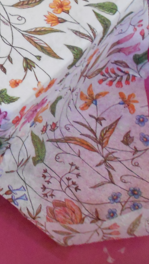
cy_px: 71
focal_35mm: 63
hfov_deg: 17.5
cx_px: -61
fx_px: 442
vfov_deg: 32.8
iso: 640
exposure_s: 1/8
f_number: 3.2
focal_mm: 4.6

━━━━━━━━━━

* _EXERCISE DESCRIPTION_: Exactly reproduce each record, leaving out any pictures.

* _RESULT OF THE EXERCISE_:
cy_px: 71
focal_35mm: 63
hfov_deg: 17.5
cx_px: -61
fx_px: 442
vfov_deg: 32.8
iso: 640
exposure_s: 1/8
f_number: 3.2
focal_mm: 4.6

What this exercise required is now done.